The pound was quoted at $1.3365 at on Thursday, little changed from $1.3363 at the London equities close Wednesday.
On the economic front, UK services activity saw a sharp acceleration in growth in February as the number of cases of the Omicron variant of Covid-19 waned.
The IHS Markit-CIPS UK services PMI rose to 60.5 points in February from 54.1 in January. However, the reading was lower than the preliminary flash estimate of 60.8.
The euro was priced at $1.1087, down from $1.113 as the Ukraine conflict sparked concerns over the eurozone's economic recovery from the pandemic.
Against the yen, the dollar was trading at JP¥115.75 in London, higher against JP¥115.60 late Wednesday.
Brent oil was quoted at $118.37 on Thursday at midday, sharply higher from $109.94 late Wednesday. The North Sea benchmark hit an intraday high of $119.84 - its highest level since 2012.
On Wednesday, Saudi Arabia, Russia and other top oil exporters said they would stick to their plan to boost production by just 400,000 barrels a day in April, the same pace as in recent months.
‘Supply side pressures remain high, as the conflict in Ukraine triggers new sanctions on Russia, which could soon extend to gas and oil exports and exacerbate the tightness felt in global markets,’ noted ActivTrades senior analyst Ricardo Evangelista.
Gold stood at $1,931.34 an ounce, firm from $1,923.31 late Wednesday.
New York was pointed to a lower open as US Federal Reserve Chair Jerome Powell's second day on Capitol Hill gets underway.

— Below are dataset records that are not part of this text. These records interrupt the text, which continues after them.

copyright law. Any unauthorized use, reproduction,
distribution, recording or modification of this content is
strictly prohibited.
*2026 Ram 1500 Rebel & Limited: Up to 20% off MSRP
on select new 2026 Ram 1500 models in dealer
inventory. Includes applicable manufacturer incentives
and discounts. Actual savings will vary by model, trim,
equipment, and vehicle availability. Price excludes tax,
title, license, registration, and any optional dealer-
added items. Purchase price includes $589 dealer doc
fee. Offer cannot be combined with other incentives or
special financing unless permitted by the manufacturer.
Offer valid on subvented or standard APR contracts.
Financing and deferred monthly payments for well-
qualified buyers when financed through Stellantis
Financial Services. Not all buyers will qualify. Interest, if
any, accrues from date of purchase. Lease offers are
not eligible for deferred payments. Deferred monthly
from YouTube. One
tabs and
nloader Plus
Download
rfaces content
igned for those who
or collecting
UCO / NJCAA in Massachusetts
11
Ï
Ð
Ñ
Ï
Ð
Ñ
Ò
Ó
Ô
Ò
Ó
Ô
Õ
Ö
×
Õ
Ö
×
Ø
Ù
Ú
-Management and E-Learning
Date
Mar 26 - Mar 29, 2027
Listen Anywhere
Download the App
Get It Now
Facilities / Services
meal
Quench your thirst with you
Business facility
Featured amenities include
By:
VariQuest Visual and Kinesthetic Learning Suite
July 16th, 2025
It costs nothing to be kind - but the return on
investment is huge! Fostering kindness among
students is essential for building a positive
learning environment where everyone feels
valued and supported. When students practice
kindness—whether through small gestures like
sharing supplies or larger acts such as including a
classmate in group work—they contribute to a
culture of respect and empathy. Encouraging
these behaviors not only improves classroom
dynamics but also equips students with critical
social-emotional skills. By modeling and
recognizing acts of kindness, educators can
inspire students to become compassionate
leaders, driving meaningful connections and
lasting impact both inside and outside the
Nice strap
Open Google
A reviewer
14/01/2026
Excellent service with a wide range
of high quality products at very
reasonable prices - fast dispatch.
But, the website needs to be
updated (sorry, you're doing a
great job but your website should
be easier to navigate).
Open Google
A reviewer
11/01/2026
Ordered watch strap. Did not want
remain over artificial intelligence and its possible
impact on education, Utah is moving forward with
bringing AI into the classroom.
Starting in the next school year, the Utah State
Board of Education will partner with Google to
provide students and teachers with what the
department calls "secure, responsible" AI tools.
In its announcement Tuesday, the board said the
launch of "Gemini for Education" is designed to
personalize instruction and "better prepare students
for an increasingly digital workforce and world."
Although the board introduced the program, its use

The Dow Jones Industrial Average was called down 0.2%, the S&P 500 down 0.3% and the Nasdaq Composite down 0.4%, based on futures trading. The indices closed up 1.8%, 1.9% and 1.6% respectively on Wednesday.
Appearing before US lawmakers on Wednesday, Powell said he was in favour of a moderate pace of rate increases, with a 25-basis-point lift this month.
However, surging oil prices are playing a major role in sending global inflation to the highest levels in decades, prompting fears central banks will tighten policy at a faster pace.
Powell also warned that the ‘near-term effects on the US economy of the invasion of Ukraine, the ongoing war, the sanctions, and of events to come, remain highly uncertain’.